**** Supplied entries

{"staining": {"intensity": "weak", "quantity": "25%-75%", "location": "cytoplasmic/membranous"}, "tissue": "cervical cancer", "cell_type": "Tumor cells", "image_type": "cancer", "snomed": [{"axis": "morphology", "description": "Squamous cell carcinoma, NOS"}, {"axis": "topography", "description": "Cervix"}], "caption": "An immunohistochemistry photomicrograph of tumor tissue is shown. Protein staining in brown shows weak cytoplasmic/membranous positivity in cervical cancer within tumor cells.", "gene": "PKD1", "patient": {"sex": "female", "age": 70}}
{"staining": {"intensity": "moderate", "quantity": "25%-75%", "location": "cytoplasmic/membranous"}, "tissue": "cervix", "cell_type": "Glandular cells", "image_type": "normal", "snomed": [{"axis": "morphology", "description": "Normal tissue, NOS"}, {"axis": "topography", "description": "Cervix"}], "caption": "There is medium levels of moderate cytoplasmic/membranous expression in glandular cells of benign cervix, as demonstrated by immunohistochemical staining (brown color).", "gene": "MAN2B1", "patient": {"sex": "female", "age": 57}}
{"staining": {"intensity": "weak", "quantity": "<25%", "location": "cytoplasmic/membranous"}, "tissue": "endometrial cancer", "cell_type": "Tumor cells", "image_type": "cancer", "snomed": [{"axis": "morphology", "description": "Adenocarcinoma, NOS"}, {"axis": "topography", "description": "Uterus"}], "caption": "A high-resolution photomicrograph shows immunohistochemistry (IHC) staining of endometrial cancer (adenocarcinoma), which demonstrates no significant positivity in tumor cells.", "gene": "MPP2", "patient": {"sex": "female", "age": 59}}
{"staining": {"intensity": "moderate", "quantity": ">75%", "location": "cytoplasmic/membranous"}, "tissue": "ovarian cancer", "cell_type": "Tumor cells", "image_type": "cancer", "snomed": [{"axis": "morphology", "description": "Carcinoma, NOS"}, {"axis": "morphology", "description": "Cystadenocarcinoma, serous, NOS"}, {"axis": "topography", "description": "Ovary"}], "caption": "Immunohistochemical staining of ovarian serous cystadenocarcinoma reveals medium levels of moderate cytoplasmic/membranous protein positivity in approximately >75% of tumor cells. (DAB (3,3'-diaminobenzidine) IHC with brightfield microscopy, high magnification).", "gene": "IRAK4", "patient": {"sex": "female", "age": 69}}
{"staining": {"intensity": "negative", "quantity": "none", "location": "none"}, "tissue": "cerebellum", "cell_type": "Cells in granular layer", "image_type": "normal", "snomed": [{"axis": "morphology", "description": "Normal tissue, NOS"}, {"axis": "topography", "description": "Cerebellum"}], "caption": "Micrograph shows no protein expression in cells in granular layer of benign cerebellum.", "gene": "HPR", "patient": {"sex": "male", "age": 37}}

********

▶ **Task directions**
Every entry needs to be copied again exactly.

▶ **Exercise output**
{"staining": {"intensity": "weak", "quantity": "25%-75%", "location": "cytoplasmic/membranous"}, "tissue": "cervical cancer", "cell_type": "Tumor cells", "image_type": "cancer", "snomed": [{"axis": "morphology", "description": "Squamous cell carcinoma, NOS"}, {"axis": "topography", "description": "Cervix"}], "caption": "An immunohistochemistry photomicrograph of tumor tissue is shown. Protein staining in brown shows weak cytoplasmic/membranous positivity in cervical cancer within tumor cells.", "gene": "PKD1", "patient": {"sex": "female", "age": 70}}
{"staining": {"intensity": "moderate", "quantity": "25%-75%", "location": "cytoplasmic/membranous"}, "tissue": "cervix", "cell_type": "Glandular cells", "image_type": "normal", "snomed": [{"axis": "morphology", "description": "Normal tissue, NOS"}, {"axis": "topography", "description": "Cervix"}], "caption": "There is medium levels of moderate cytoplasmic/membranous expression in glandular cells of benign cervix, as demonstrated by immunohistochemical staining (brown color).", "gene": "MAN2B1", "patient": {"sex": "female", "age": 57}}
{"staining": {"intensity": "weak", "quantity": "<25%", "location": "cytoplasmic/membranous"}, "tissue": "endometrial cancer", "cell_type": "Tumor cells", "image_type": "cancer", "snomed": [{"axis": "morphology", "description": "Adenocarcinoma, NOS"}, {"axis": "topography", "description": "Uterus"}], "caption": "A high-resolution photomicrograph shows immunohistochemistry (IHC) staining of endometrial cancer (adenocarcinoma), which demonstrates no significant positivity in tumor cells.", "gene": "MPP2", "patient": {"sex": "female", "age": 59}}
{"staining": {"intensity": "moderate", "quantity": ">75%", "location": "cytoplasmic/membranous"}, "tissue": "ovarian cancer", "cell_type": "Tumor cells", "image_type": "cancer", "snomed": [{"axis": "morphology", "description": "Carcinoma, NOS"}, {"axis": "morphology", "description": "Cystadenocarcinoma, serous, NOS"}, {"axis": "topography", "description": "Ovary"}], "caption": "Immunohistochemical staining of ovarian serous cystadenocarcinoma reveals medium levels of moderate cytoplasmic/membranous protein positivity in approximately >75% of tumor cells. (DAB (3,3'-diaminobenzidine) IHC with brightfield microscopy, high magnification).", "gene": "IRAK4", "patient": {"sex": "female", "age": 69}}
{"staining": {"intensity": "negative", "quantity": "none", "location": "none"}, "tissue": "cerebellum", "cell_type": "Cells in granular layer", "image_type": "normal", "snomed": [{"axis": "morphology", "description": "Normal tissue, NOS"}, {"axis": "topography", "description": "Cerebellum"}], "caption": "Micrograph shows no protein expression in cells in granular layer of benign cerebellum.", "gene": "HPR", "patient": {"sex": "male", "age": 37}}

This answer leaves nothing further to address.